El año que se aproxima promete ser, como el que se va, tiempo de retos sociales y económicos, así como de definiciones políticas, oportunidades para consolidar la democracia: de transición sin crisis.
1998 fue, en cierta medida, un año difícil: amasijo de intransigencias, dificultades para alcanzar acuerdos y tensiones que acompañan nuestra inacabada transición democrática. A la vida pública, de por sí compleja y con múltiples expedientes abiertos, se sumaron, casi al terminar el año, hechos nuevos: movimientos inusuales que enseñan que el desgaste institucional no tiene excepciones, atraviesa todo el espectro de la vida pública.
Los rezagos acumulados, las desconfianzas recíprocas y la contaminación que ha hecho prevalecer la lógica político-electoral sobre el interés colectivo, no ha permitido avanzar en la consolidación de proyecto de reforma del Estado.
En 1998 también tuvimos razones para la esperanza: avanzamos en el aprendizaje democrático, lo mismo en el espacio federal --en la división de poderes, en la apertura de los medios, en la consolidación de la participación de una sociedad más crítica que exige, como nunca antes, rendición de cuentas-- que en el quehacer democrático que se construye cotidianamente, sin estridencias, en casi todas las entidades federativas: allí donde están llegando al poder, por primera vez, fuerzas políticas de distinto origen, donde el Ejecutivo encuentra el contrapeso democrático que representa un Legislativo plural, donde se ejerce la política como debate, argumentación y convencimiento.
La sociedad mostró también su capacidad de aprendizaje: el voto selectivo estuvo presente en las elecciones locales y se tradujo en complejos escenarios de equilibrio de fuerzas, es decir, en mandato para la negociación, para la construcción de acuerdos.
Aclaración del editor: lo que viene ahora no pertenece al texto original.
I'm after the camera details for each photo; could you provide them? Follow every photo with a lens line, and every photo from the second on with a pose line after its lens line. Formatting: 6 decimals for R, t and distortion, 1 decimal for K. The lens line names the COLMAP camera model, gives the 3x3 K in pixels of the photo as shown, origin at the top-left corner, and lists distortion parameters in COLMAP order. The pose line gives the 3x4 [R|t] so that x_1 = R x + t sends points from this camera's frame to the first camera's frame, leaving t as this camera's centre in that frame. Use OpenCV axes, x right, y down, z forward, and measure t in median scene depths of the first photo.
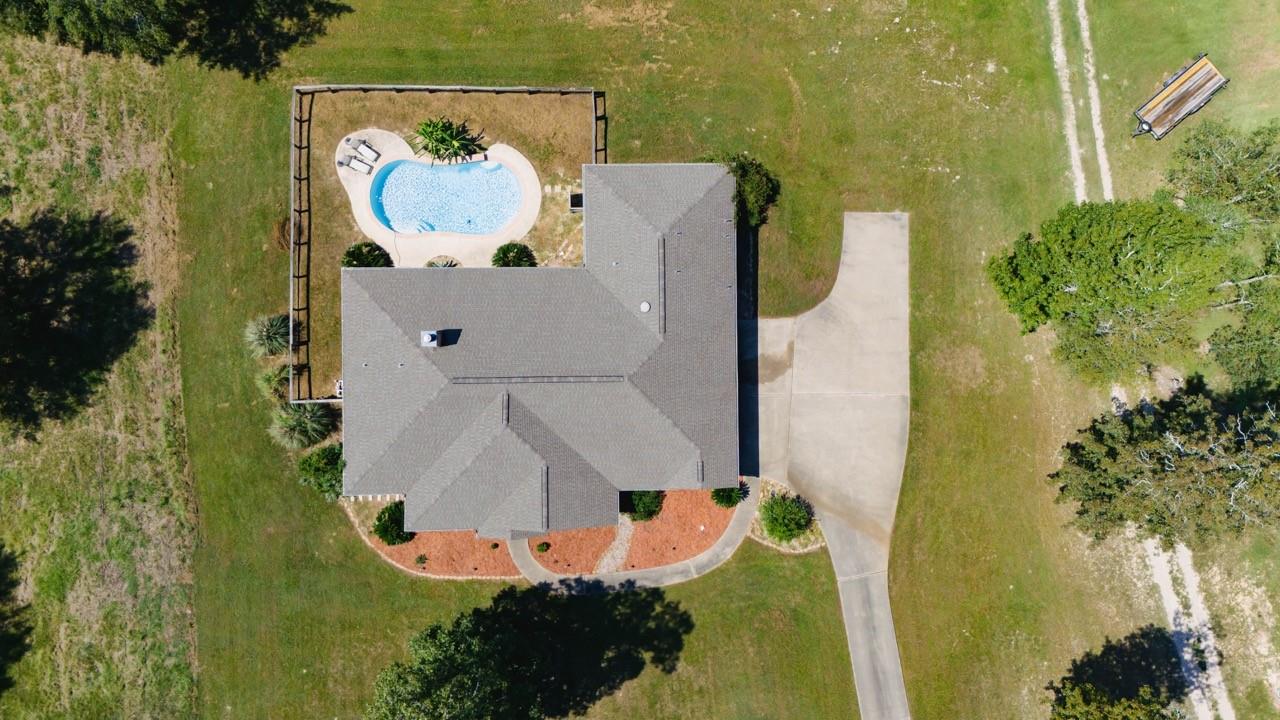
lens RADIAL K [[924.9, 0, 645.0], [0, 924.9, 363.4], [0, 0, 1]] dist [0.052358, -0.040775]
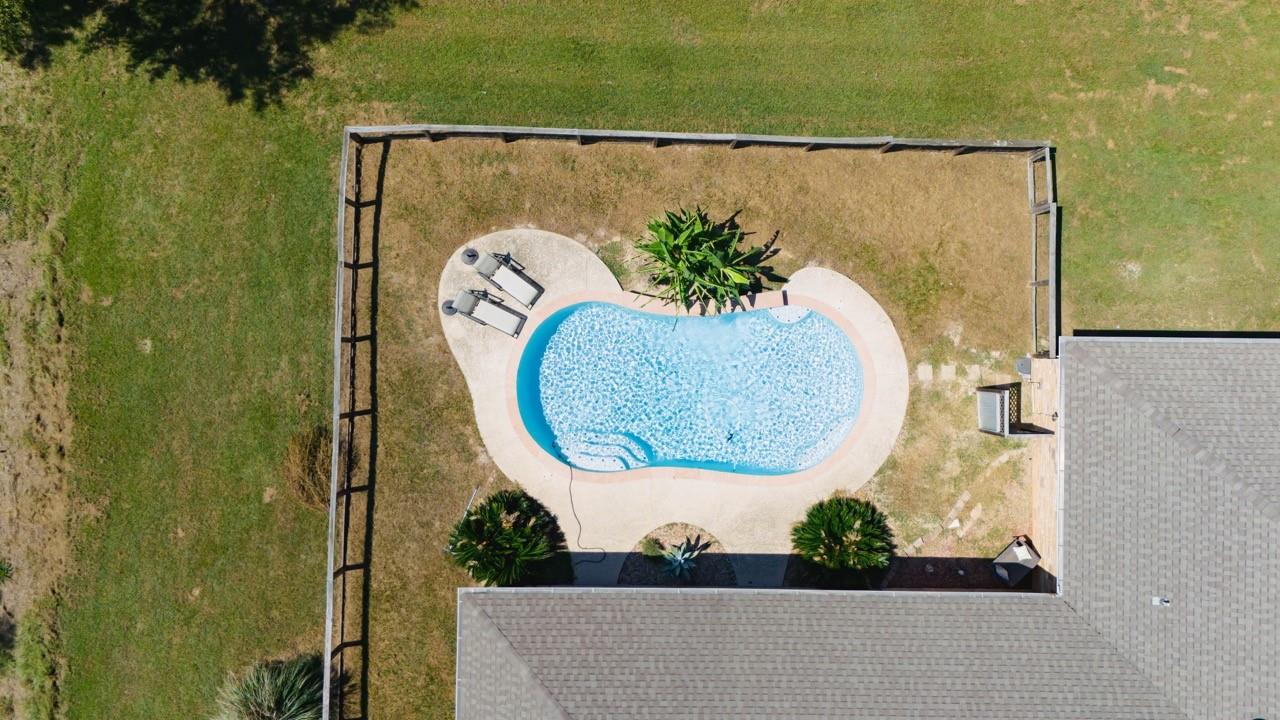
lens RADIAL K [[924.9, 0, 643.6], [0, 924.9, 356.8], [0, 0, 1]] dist [0.052358, -0.040775]
pose [[0.999750, 0.022232, 0.002577, -0.235608], [-0.022247, 0.999735, 0.005974, -0.194308], [-0.002444, -0.006030, 0.999979, 0.566021]]
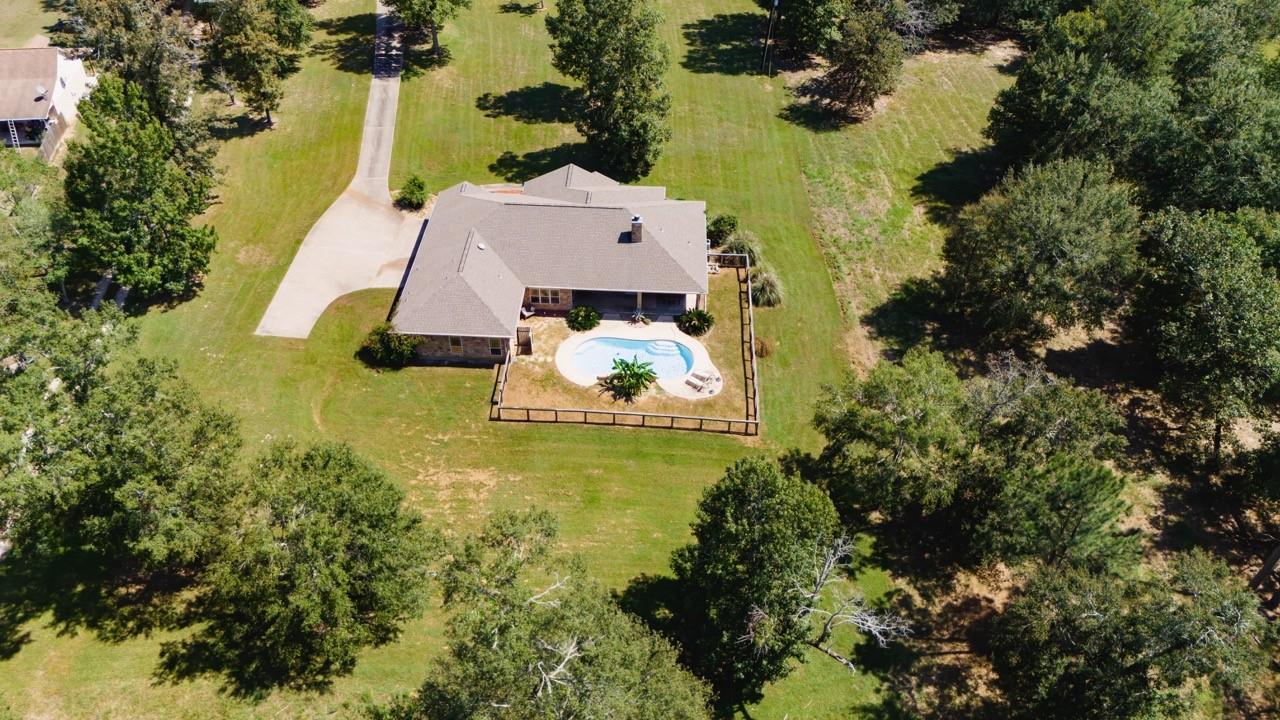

Un gran viraje en el comportamiento electoral llevó a fuerzas que hasta hace poco eran sólo oposiciones, y que hoy son también gobierno, a conocer en carne propia el desgaste que entraña el ejercicio de poder. Se confirmó así que en política no hay ni victorias ni derrotas definitivas y que, por tanto, ninguna fuerza política puede, desde ya, cantar victoria.
El año próximo los principales partidos tendrán asambleas definitorias en las que deberán responder a las expectativas generadas. En algunos casos actualizando estructuras, concepciones y propuestas, y renovando mandos. En otros, fortaleciendo su carácter institucional y afinando proyectos que fueron diseñados para otro tiempo. En todos los casos, la sociedad estará muy atenta a la capacidad de innovación política y a la veracidad del compromiso democrático de los partidos.
En 1999 los partidos elegirán a sus candidatos a la Presidencia de la República. Como nunca será preciso tener una lectura correcta del escenario para identificar los rasgos esenciales que reclama, en este fin de siglo, la candidatura presidencial. Llevar a la sociedad y debatir de cara a la nación, proyectos más que figuras, esencias más que apariencias. Definir más allá de ocurrencias o frases afortunadas: ¿cómo, con qué y con quiénes pretenden conducir al país en el primer tramo del tercer milenio?
Existen cuestionamientos esenciales que ameritan de quienes aspiran a dirigir al país respuestas puntuales: ¿qué proponen para estimular la inversión productiva y el empleo? ¿Cómo harán para mejorar la distribución del ingreso y generar el desarrollo regional? ¿Cuál será el papel de la educación --y qué tipo de educación-- en ese proyecto? ¿Cuál es su propuesta para devolverle a la población la seguridad perdida?
La sociedad reclama a los actores políticos: madurez y responsabilidad, tolerancia y civilidad, capacidad para conciliar nuestras diferencias y abandonar posiciones irreductibles, visión estratégica y compromiso con el país. En síntesis, hacer lo necesario para que el desenlace de este largo proceso de transición no sea otro que la consolidación democrática y el establecimiento de políticas que aseguren el desarrollo del México al que todos aspiramos.